007 Spy Software

[KJWilson]

This was reported on my last scan - HKEY_CLASSES_ROOT\Interface\{55C904F2-85EB-4982-BF62-C97108367B3A}. The information listed on that key is Name (Default); Type REG_SZ; Data clsSendMail. There are 3 subfolders: Forward, ProxyStubClsid and ProxyStubClsid32. The subfolders contain the same Name & Type information but have different Data. I can not determine what program installed the keys. Should I go ahead and remove the keys? I can not find anything in the forums that tell me what 007 Spy Software is or what type/how much of threat it is. By the way, I did find other helpful information on the forums, thank you for that.

[Sword]

it is a keylogger :D

[KJWilson]

Thank you Sword. OK, it is a keylogger. Can you add any information? Does the Data clsSendMail mean my keystrokes are being mailed somewhere? Is there a way to find which application installed the keys so I can delete that program?

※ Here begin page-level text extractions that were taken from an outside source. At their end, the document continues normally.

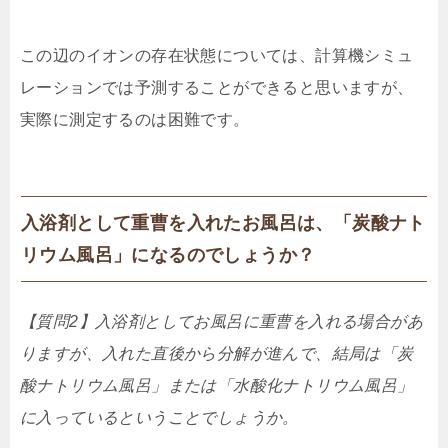
この辺のイオンの存在状態については、
計算機シミュ
レーションでは予測することができると思いますが、
実際に測定するのは困難です。
入浴剤として重曹を入れたお風呂は、「炭酸ナト
リウム風呂」になるのでしょうか？
【質問2】入浴剤としてお風呂に重曹を入れる場合があ
りますが、
入れた直後から分解が進んで、結局は「炭
酸ナトリウム風呂」または「水酸化ナトリウム風呂」
に入っているとい
うことでしょうか。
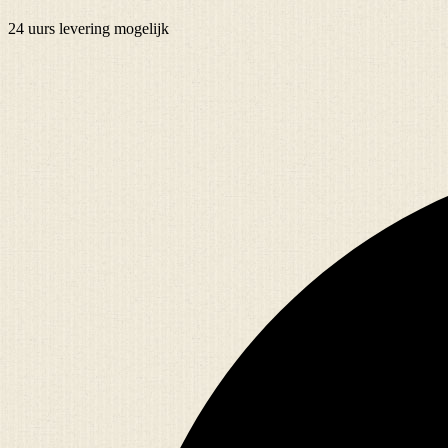
24 uurs
levering mogelijk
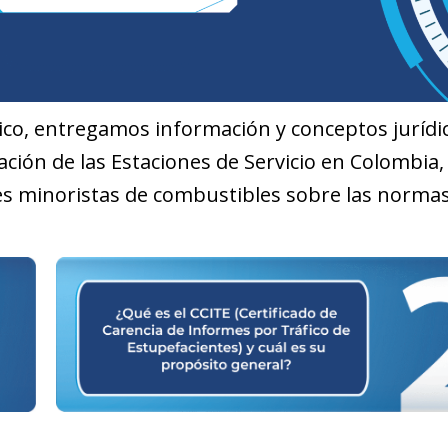
dico, entregamos información y conceptos jurídi
ación de las Estaciones de Servicio en Colombia,
res minoristas de combustibles sobre las normas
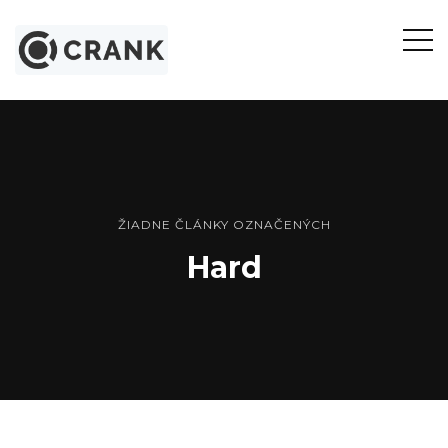
Otvor
bočn
panel
ŽIADNE ČLÁNKY OZNAČENÝCH
Hard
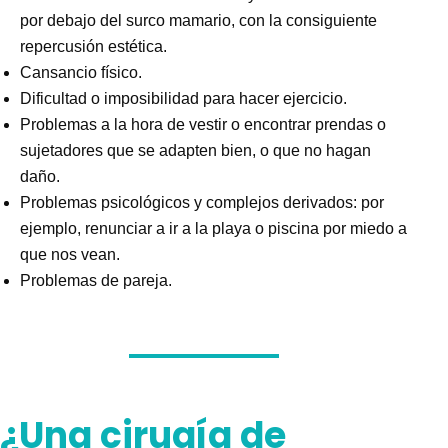
por debajo del surco mamario, con la consiguiente
repercusión estética.
Cansancio físico.
Dificultad o imposibilidad para hacer ejercicio.
Problemas a la hora de vestir o encontrar prendas o
sujetadores que se adapten bien, o que no hagan
daño.
Problemas psicológicos y complejos derivados: por
ejemplo, renunciar a ir a la playa o piscina por miedo a
que nos vean.
Problemas de pareja.
¿Una cirugía de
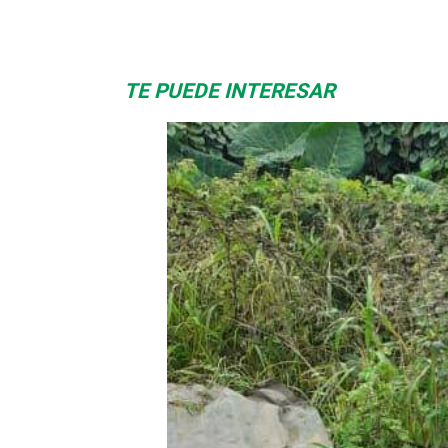
TE PUEDE INTERESAR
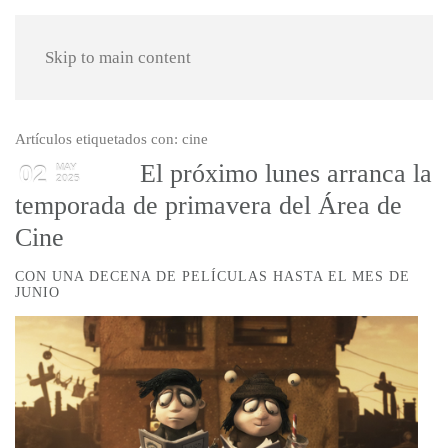
Skip to main content
Artículos etiquetados con: cine
El próximo lunes arranca la
02
MAY
2025
temporada de primavera del Área de
Cine
CON UNA DECENA DE PELÍCULAS HASTA EL MES DE
JUNIO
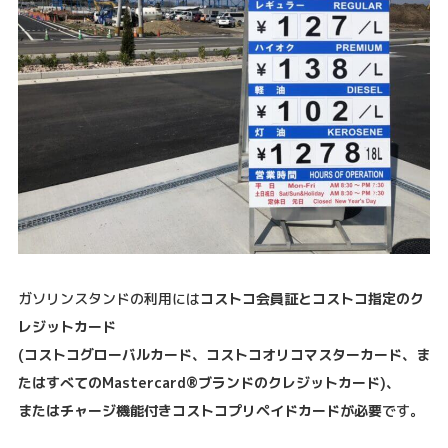
ガソリンスタンドの利用には
コストコ会員証とコストコ指定のク
レジットカード
(コストコグローバルカード、コストコオリコマスターカード、ま
たはすべてのMastercard®ブランドのクレジットカード)、
またはチャージ機能付きコストコプリペイドカードが必要
です。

I have noticed alerts that say "logitech is trying to monitor your keyboard strokes" and I think there was one when I was working in FrontPage that was similar. Do you think one of those programs may be the culprit? Thanks for any help.

[tashi]

Hello KJWilson.

• Open SpyBot, check for and get any updates available,
• Close all browsers, check for problems and fix everything found in red
• Then on the toolbar menu select mode and switch to advanced mode, on the left lower down select tools, and view report, ensure all the options are selected near the bottom except
  
• Uncheck[ ] do not report disabled or known legitimate Items.
• uncheck[ ] Include a list of services in report.
• Uncheck[ ] Include uninstall list in report.
  
• Now select (near the top) view report.
• Press export in the save in box choose a place such as your my documents folder, then in your next post near the bottom select the "browse" button; navigate to and attach or post that report please.

[KJWilson]

tashi, after viewing my logs, can you remove them? I don't know that it is "safe" to have all my system stuff exposed??

[tashi]

Hi there.
I removed your log as per your request.

However if it is of any reassurance, logs of many types are posted at all help support sites.
For instance see our malware removal forum:
Malware Forum
It is the only way we can check the system for problems.

[KJWilson]

Thank you for removing the log. I guess I should have written if it isn't safe to then remove? If it will help anyone else, you may repost the log. Can you tell from the log which program set the keylogger or how it got into the registry? Tashi, I would like to tell you again I appreciate your help.

[tashi]

Hi.

I have asked a helper to take a look at the log and respond to you here with his findings.

Cheers.

[LonnyRJones]

Hi

I see you let SSD fix it, Good.
007 Spy Software: Interface (Registry key, fixed)
HKEY_CLASSES_ROOT\Interface\{55C904F2-85EB-4982-BF62-C97108367B3A}

Delete this run with your startup manager program or SpyBots tools > system startup
command: wjview /cp "C:\Program Files\MyPointsPointAlert\System\Code" Main lp: "C:\Program Files\MyPointsPointAlert"
file: C:\WINDOWS\system32\wjview.exe
Manualy delete the MyPointsPointAlert folder, do not delete wjview

[KJWilson]

I followed your instructions. Hope my system is more secure now. Thank you for your assistance.